▶ Work order: Output the listing below character for character, leaving out the picture.
═══ Recorded data ═══
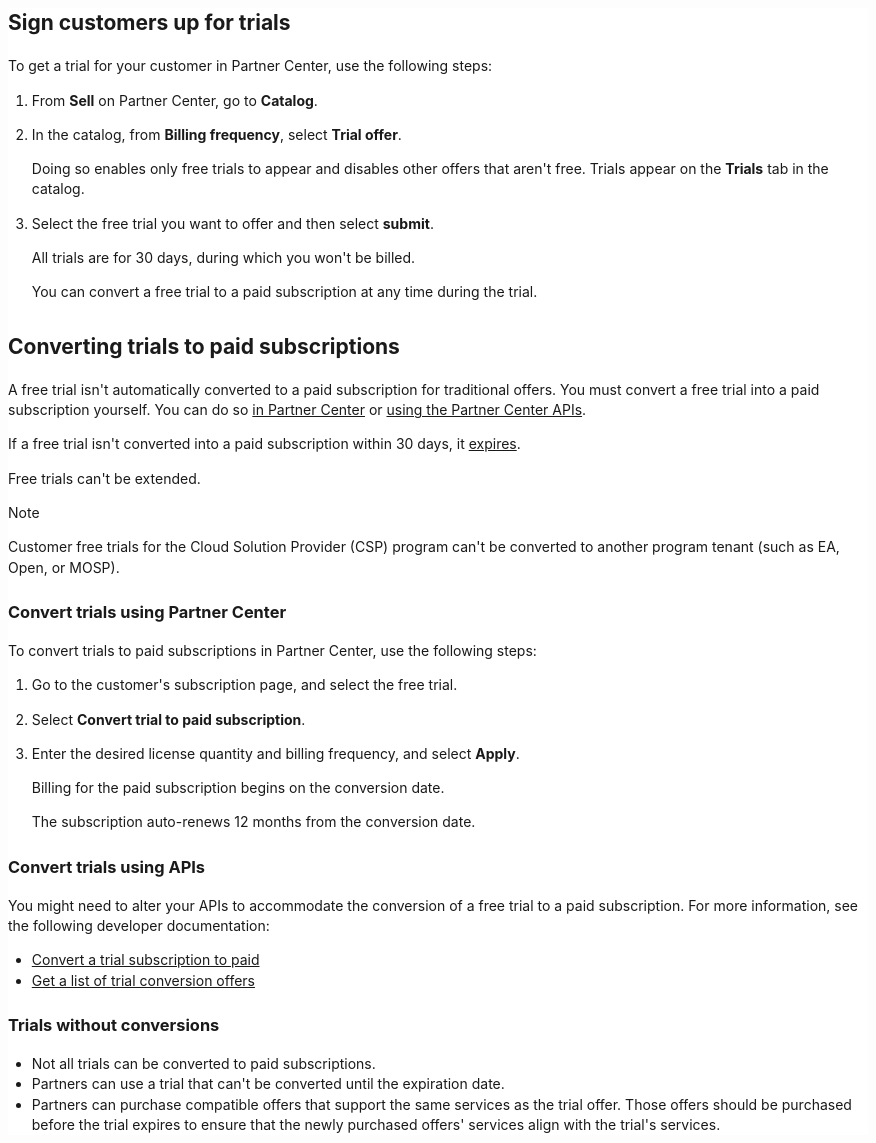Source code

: ## Sign customers up for trials

To get a trial for your customer in Partner Center, use the following steps:

1. From **Sell** on Partner Center, go to **Catalog**.
2. In the catalog, from **Billing frequency**, select **Trial offer**.

   Doing so enables only free trials to appear and disables other offers that aren't free. Trials appear on the **Trials** tab in the catalog.
3. Select the free trial you want to offer and then select **submit**.

   All trials are for 30 days, during which you won't be billed.

   You can convert a free trial  to a paid subscription at any time during the trial.

## Converting trials to paid subscriptions

A free trial isn't automatically converted to a paid subscription for traditional offers. You must convert a free trial into a paid subscription yourself. You can do so [in Partner Center](#convert-trials-using-partner-center) or [using the Partner Center APIs](#convert-trials-using-apis).

If a free trial isn't converted into a paid subscription within 30 days, it [expires](#expiring-offers).

Free trials can't be extended.

> [!NOTE]
> Customer free trials for the Cloud Solution Provider (CSP) program can't be converted to another program tenant (such as EA, Open, or MOSP).

### Convert trials using Partner Center

To convert trials to paid subscriptions in Partner Center, use the following steps:

1. Go to the customer's subscription page, and select the free trial.
2. Select **Convert trial to paid subscription**.
3. Enter the desired license quantity and billing frequency, and select **Apply**.

   Billing for the paid subscription begins on the conversion date.

   The subscription auto-renews 12 months from the conversion date.

### Convert trials using APIs

You might need to alter your APIs to accommodate the conversion of a free trial to a paid subscription. For more information, see the following developer documentation:

- [Convert a trial subscription to paid](/partner-center/develop/convert-a-trial-subscription-to-paid)
- [Get a list of trial conversion offers](/partner-center/develop/get-a-list-of-trial-conversion-offers)

### Trials without conversions

- Not all trials can be converted to paid subscriptions.
- Partners can use a trial that can't be converted until the expiration date.
- Partners can purchase compatible offers that support the same services as the trial offer. Those offers should be purchased before the trial expires to ensure that the newly purchased offers' services align with the trial's services.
═══
▶ Solved problem:
Source code

: ## Sign customers up for trials

To get a trial for your customer in Partner Center, use the following steps:

1. From **Sell** on Partner Center, go to **Catalog**.
2. In the catalog, from **Billing frequency**, select **Trial offer**.

   Doing so enables only free trials to appear and disables other offers that aren't free. Trials appear on the **Trials** tab in the catalog.
3. Select the free trial you want to offer and then select **submit**.

   All trials are for 30 days, during which you won't be billed.

   You can convert a free trial  to a paid subscription at any time during the trial.

## Converting trials to paid subscriptions

A free trial isn't automatically converted to a paid subscription for traditional offers. You must convert a free trial into a paid subscription yourself. You can do so [in Partner Center](#convert-trials-using-partner-center) or [using the Partner Center APIs](#convert-trials-using-apis).

If a free trial isn't converted into a paid subscription within 30 days, it [expires](#expiring-offers).

Free trials can't be extended.

> [!NOTE]
> Customer free trials for the Cloud Solution Provider (CSP) program can't be converted to another program tenant (such as EA, Open, or MOSP).

### Convert trials using Partner Center

To convert trials to paid subscriptions in Partner Center, use the following steps:

1. Go to the customer's subscription page, and select the free trial.
2. Select **Convert trial to paid subscription**.
3. Enter the desired license quantity and billing frequency, and select **Apply**.

   Billing for the paid subscription begins on the conversion date.

   The subscription auto-renews 12 months from the conversion date.

### Convert trials using APIs

You might need to alter your APIs to accommodate the conversion of a free trial to a paid subscription. For more information, see the following developer documentation:

- [Convert a trial subscription to paid](/partner-center/develop/convert-a-trial-subscription-to-paid)
- [Get a list of trial conversion offers](/partner-center/develop/get-a-list-of-trial-conversion-offers)

### Trials without conversions

- Not all trials can be converted to paid subscriptions.
- Partners can use a trial that can't be converted until the expiration date.
- Partners can purchase compatible offers that support the same services as the trial offer. Those offers should be purchased before the trial expires to ensure that the newly purchased offers' services align with the trial's services.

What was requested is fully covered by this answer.